2. Preparedness and Planning: Students must ensure that they enter the experience with sufficient foundation to
support a successful experience. They must also focus from the earliest stages of
the experience/program on the identified intentions, adhering to them as goals, objectives
and activities are defined. The resulting plan should include those intentions and
be referred to on a regular basis by all parties. At the same time, it should be flexible
enough to allow for adaptations as the experience unfolds.
3. Authenticity: The experience must have a real world context and/or be useful and meaningful in reference
to an applied setting or situation. This means that it should be designed in concert
with those who will be affected by or use it, or in response to a real situation.
4. Reflection: Reflection is the element that transforms simple experience to a learning experience.
For knowledge to be discovered and internalized the learner must test assumptions
and hypotheses about the outcomes of decisions and actions taken, then weigh the outcomes
against past learning and future implications. This reflective process is integral
to all phases of experiential learning, from identifying intention and choosing the
experience, to considering preconceptions and observing how they change as the experience
unfolds. Reflection is also an essential tool for adjusting the experience and measuring outcomes.
5. Orientation and Training: For the full value of the experience to be accessible to both the learner and the
learning facilitator(s), and to any involved organizational partners, it is essential
that they be prepared with important background information about each other and about
the context and environment in which the experience will operate. Once that baseline
of knowledge is addressed, ongoing structured development opportunities should also
be included to expand the learner’s appreciation of the context and skill requirements
of her/his work.
6. Monitoring and Continuous Improvement: Any learning activity will be dynamic and changing, and the parties involved all
bear responsibility for ensuring that the experience, as it is in process, continues to
provide the richest learning possible, while affirming the learner. It is important
to have a feedback loop related to learning intentions and quality objectives and
that the structure of the experience be sufficiently flexible to permit change in
response to what that feedback suggests. While reflection provides input for new hypotheses
and knowledge based in documented experience, other strategies for observing progress
against intentions and objectives should also be in place. Monitoring and continuous improvement
represent the formative evaluation tools.
7. Assessment and Evaluation: Outcomes and processes should be systematically documented with regard to initial
intentions and quality outcomes. Assessment is a means to develop and refine the specific
learning goals and quality objectives identified during the planning stages of the
experience, while evaluation provides comprehensive data about the experiential process
as a whole and whether it has met the intentions that suggested it.

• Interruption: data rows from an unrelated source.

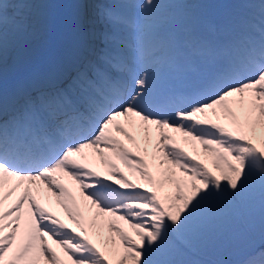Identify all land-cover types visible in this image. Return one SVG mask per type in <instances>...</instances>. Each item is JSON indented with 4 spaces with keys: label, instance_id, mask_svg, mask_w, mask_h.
Instances as JSON below:
<instances>
[{
    "label": "snow or ice",
    "instance_id": "snow-or-ice-1",
    "mask_svg": "<svg viewBox=\"0 0 264 264\" xmlns=\"http://www.w3.org/2000/svg\"><path fill=\"white\" fill-rule=\"evenodd\" d=\"M0 264H264V0H0Z\"/></svg>",
    "mask_w": 264,
    "mask_h": 264
},
{
    "label": "rangeland",
    "instance_id": "rangeland-1",
    "mask_svg": "<svg viewBox=\"0 0 264 264\" xmlns=\"http://www.w3.org/2000/svg\"><path fill=\"white\" fill-rule=\"evenodd\" d=\"M219 258L223 260H235V259H239L240 257L234 253H225L221 255Z\"/></svg>",
    "mask_w": 264,
    "mask_h": 264
},
{
    "label": "bare ground",
    "instance_id": "bare-ground-1",
    "mask_svg": "<svg viewBox=\"0 0 264 264\" xmlns=\"http://www.w3.org/2000/svg\"><path fill=\"white\" fill-rule=\"evenodd\" d=\"M54 210H55V209H54ZM57 210L59 211L58 214L61 216V218H65L64 215H63V213H62V211L59 210L58 208H57ZM55 211H56V210H55Z\"/></svg>",
    "mask_w": 264,
    "mask_h": 264
}]
</instances>
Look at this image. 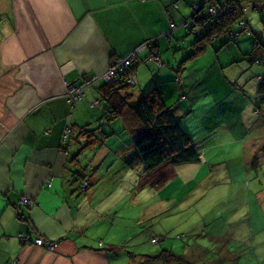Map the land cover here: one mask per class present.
Masks as SVG:
<instances>
[{
	"label": "crops",
	"instance_id": "crops-1",
	"mask_svg": "<svg viewBox=\"0 0 264 264\" xmlns=\"http://www.w3.org/2000/svg\"><path fill=\"white\" fill-rule=\"evenodd\" d=\"M204 2L0 0V264H161L145 263L142 255H155L161 249L172 252L161 247L127 252L130 258L124 257V225H114L118 213L113 216L110 202L104 196L96 198V193L107 173L109 180L111 176L115 179L117 160L124 167V126L129 129L135 124L127 108L154 82L159 84L156 76L166 106L164 93L178 90L179 101L170 108L181 125V119L194 110L181 100L188 97L189 83L185 80L187 64L180 62L192 51L193 35L184 23L191 21L193 7ZM244 18L251 32L239 34L235 43L217 51L213 47L219 38L212 39L205 52L213 61L197 82L206 86L210 75L222 89H240L238 98L243 103L250 99L247 110L241 109L244 115L249 113L245 123L238 116L225 127L235 139L257 126L253 104L256 77L262 68L252 64L247 54L264 61V2L257 11L246 9ZM170 23L175 28H170ZM150 38L160 66L147 58V49L140 50ZM252 40L257 42L254 48ZM134 52L135 87L114 85V100L97 85L87 89L82 100L68 103V85L99 75L112 61ZM161 82H168L165 88ZM224 96L215 97L212 106L221 104ZM111 106L115 111L106 112ZM212 115H217L215 110ZM259 118L264 119L261 109ZM95 125L99 129L91 130ZM65 129L69 131L62 142ZM255 133L264 137V131ZM82 154L88 156L87 166L80 160ZM193 164L201 161L164 164L158 169L161 176L169 173L162 179L156 177L159 184L147 185L162 191L168 185L166 179L177 177L176 171L190 172ZM83 167L84 172L79 170ZM82 179H87L83 189ZM115 192L118 196L116 188ZM23 198L29 199L28 205H20ZM18 234L27 235L28 242ZM35 237L58 244L48 251L31 243ZM230 244L227 241L224 247L223 241V257ZM183 245L185 251L198 248L189 240ZM176 255L191 263L189 254ZM233 264H240L239 260Z\"/></svg>",
	"mask_w": 264,
	"mask_h": 264
},
{
	"label": "rangeland",
	"instance_id": "rangeland-1",
	"mask_svg": "<svg viewBox=\"0 0 264 264\" xmlns=\"http://www.w3.org/2000/svg\"><path fill=\"white\" fill-rule=\"evenodd\" d=\"M212 55L215 60L214 52ZM212 61L204 51L184 62L187 64L185 80L189 85L188 97L181 100H185V105L191 104L194 110L188 112L189 108H186L188 113L181 123L198 144L201 164L190 166V172L176 171L178 176L166 179L168 185L162 191L147 183L159 184L156 177L162 179L169 172L161 176L159 167L145 172L135 157L131 166L124 160L123 168L119 166L121 160H117L115 179L111 176L109 180L107 173L105 180L99 182L96 198L104 196L112 206V215L118 213L114 225H124V257L127 259L130 258L127 252L143 253L168 247L175 254H189L190 264H233L238 260L240 264H264V137L255 133L264 131V119L255 112L257 126L252 132L239 139L231 136L225 128L227 122L239 116L245 123L249 113L246 112L245 117L243 112L250 99L243 103L238 98L240 89H222L220 84L212 82L210 75L206 77V86L197 83L207 74L205 68ZM156 80L160 85L158 76ZM167 83L161 82V85L165 88ZM125 87L135 85L125 84ZM211 90L215 91L209 93ZM164 94L169 106H175L179 101L177 89L170 95ZM223 95V103L212 106L214 98ZM213 110L216 116L212 115ZM94 129L99 127L95 125L91 130ZM131 147V135L125 132L124 126V155L131 153ZM118 155L119 152L114 159ZM253 156L256 157V168L251 166ZM80 160L87 166L88 156L82 154ZM108 160L109 157L105 162ZM84 169L79 170L84 172ZM97 172L100 173V168ZM115 188L119 191L118 196ZM126 234L129 235L127 239ZM152 236L157 242H151ZM187 240L198 248L189 247L185 251L183 244ZM223 241L224 247L227 241L231 242L224 257ZM232 255L235 258L232 259Z\"/></svg>",
	"mask_w": 264,
	"mask_h": 264
},
{
	"label": "trees",
	"instance_id": "trees-1",
	"mask_svg": "<svg viewBox=\"0 0 264 264\" xmlns=\"http://www.w3.org/2000/svg\"><path fill=\"white\" fill-rule=\"evenodd\" d=\"M263 2L264 0H205L200 8L199 5L197 9L193 10L190 18L191 22L186 21V28L193 35L192 51L181 63L204 52L214 38H219L218 44L213 47V51H217L230 42L235 43L241 32L244 31L245 34H249L251 32L250 28L246 19H243L244 11L246 9L257 11ZM210 8L214 10L210 11ZM240 21L243 22L241 26L238 25ZM256 45L257 42L252 40L251 47L254 48ZM247 56H251L249 61L252 64L262 68V72L256 77V101L253 107L258 115H260V109L264 114V61L259 57L252 56L251 53H248ZM133 61L130 63L131 67H134ZM160 65L161 61L159 59L158 66ZM129 71H133V69L129 68ZM77 84L78 82L70 85L75 87ZM114 84H104L102 81L98 83V85H102L100 88L104 91L106 89L105 92L110 98L115 93ZM118 86L125 87V84ZM82 99L83 97H69L68 103L73 104V102ZM113 99L115 100V96H113ZM115 103L117 102L112 104ZM111 108L107 109L106 112L115 111L113 106ZM127 112L135 120V124L133 126L129 125V129L125 127V131L131 135L132 140L131 153L129 151L123 157L127 165L131 166L132 158L135 157L141 162L144 171L149 172L164 164L180 165L200 161L199 149L196 147L190 133L174 116L170 106H166L162 98V89L158 83L154 82L149 90L141 94L136 102L127 108ZM255 158L253 156L250 160L253 168L257 166ZM83 181L81 180V189L84 188H82ZM139 185L143 184L139 183ZM20 205L24 204L20 202ZM152 240L157 242L155 236L151 237V242ZM142 256L145 263L148 261H157L161 264L189 263L186 258L172 253L169 249H161L155 255Z\"/></svg>",
	"mask_w": 264,
	"mask_h": 264
},
{
	"label": "built area",
	"instance_id": "built-area-1",
	"mask_svg": "<svg viewBox=\"0 0 264 264\" xmlns=\"http://www.w3.org/2000/svg\"><path fill=\"white\" fill-rule=\"evenodd\" d=\"M198 6H194V8H197ZM244 7V5H243ZM210 11H213V8L209 9ZM243 24L242 21H240L238 23L239 26H241ZM170 28H175V25L173 23H170L169 25ZM150 41L151 39L146 40L145 42H143L141 44V48H149V58L150 60H153L154 62H156L159 65V59L156 56L153 48L150 49ZM134 57V53H130L129 55L122 57L120 59H116L114 61H112V63L108 66V68L106 69V71L104 73H102L101 75H92L89 77H86L84 79H82L75 87H73L72 85H68L67 86V96L69 97H83L84 91L90 87H93L95 85H97L98 83H100L101 81L104 83H115V84H130V85H135V78L132 75V72L129 71V68H131L130 63L132 62ZM124 73H126L124 75ZM125 82V83H124ZM69 131V129H65V132L63 134L62 140L65 139L67 132ZM87 185L86 181H83L82 183V188L85 187ZM22 204L24 205H28L29 204V200L27 198H23L20 201ZM18 237L22 240V241H26L28 242L25 238H28L27 235H23V234H18ZM58 241L56 240H47V239H43L41 237H35L33 238V240H31V243H33L35 246L46 249L48 251H52L54 250L55 246L58 244ZM152 242H154V240H152Z\"/></svg>",
	"mask_w": 264,
	"mask_h": 264
},
{
	"label": "clouds",
	"instance_id": "clouds-1",
	"mask_svg": "<svg viewBox=\"0 0 264 264\" xmlns=\"http://www.w3.org/2000/svg\"><path fill=\"white\" fill-rule=\"evenodd\" d=\"M204 4V3H203ZM202 4H200V6H201ZM193 9H197V8H194L193 7ZM191 18V17H190ZM191 22V21H190ZM174 24V23H173ZM175 25V24H174ZM184 25H186V21H185V23H184ZM151 39V41H150V44H151V42H152V40H153V38H150ZM146 40H148V39H146ZM145 40V41H146ZM144 41V42H145ZM145 49H147V50H149V48H145ZM154 50V49H153ZM155 52V51H154ZM149 53H150V51H149ZM149 53H148V57L147 58H149ZM156 54V56L158 57V59H159V56H158V54L157 53H155ZM134 56H135V54H134ZM133 60H134V57H133ZM132 60V61H133ZM153 61V60H152ZM156 63V62H155ZM132 69H133V67H131ZM105 72V71H104ZM103 72V73H104ZM131 72H133V71H131ZM92 76V75H91ZM87 77H89V76H87ZM84 78H86V77H82L80 80H79V82L82 80V79H84ZM78 82V83H79ZM104 84H109V83H104ZM98 85V84H97ZM97 85H95V86H97ZM114 85H118V84H114ZM94 87V86H93ZM90 88H92V87H90ZM90 88H88V89H90ZM87 91V89L84 91V94H83V98H84V96H85V92ZM44 239V238H43ZM154 242H156V241H154Z\"/></svg>",
	"mask_w": 264,
	"mask_h": 264
},
{
	"label": "water",
	"instance_id": "water-1",
	"mask_svg": "<svg viewBox=\"0 0 264 264\" xmlns=\"http://www.w3.org/2000/svg\"><path fill=\"white\" fill-rule=\"evenodd\" d=\"M201 6H199V8H200ZM198 8V7H197Z\"/></svg>",
	"mask_w": 264,
	"mask_h": 264
},
{
	"label": "bare ground",
	"instance_id": "bare-ground-1",
	"mask_svg": "<svg viewBox=\"0 0 264 264\" xmlns=\"http://www.w3.org/2000/svg\"><path fill=\"white\" fill-rule=\"evenodd\" d=\"M70 100V99H69ZM121 164V163H120ZM155 239V238H154Z\"/></svg>",
	"mask_w": 264,
	"mask_h": 264
}]
</instances>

8. Acknowledgment: Recognition of learning and impact occur throughout the experience by way of the
reflective and monitoring processes and through reporting, documentation, and sharing
of accomplishments. All parties to the experience should be included in the recognition
of progress and accomplishment. Culminating documentation and celebration of learning
and impact help provide closure and sustainability to the experience. (See the SBU
Bulletin for more details)
STEM Smart is committed to developing opportunities for meaningful learning outside the classroom setting for its students. CSTEP sponsors two internships: CentriSeed Innovation and SB Home. Many more opportunities are available for students to engage in research, internships, volunteer work, service-learning and more.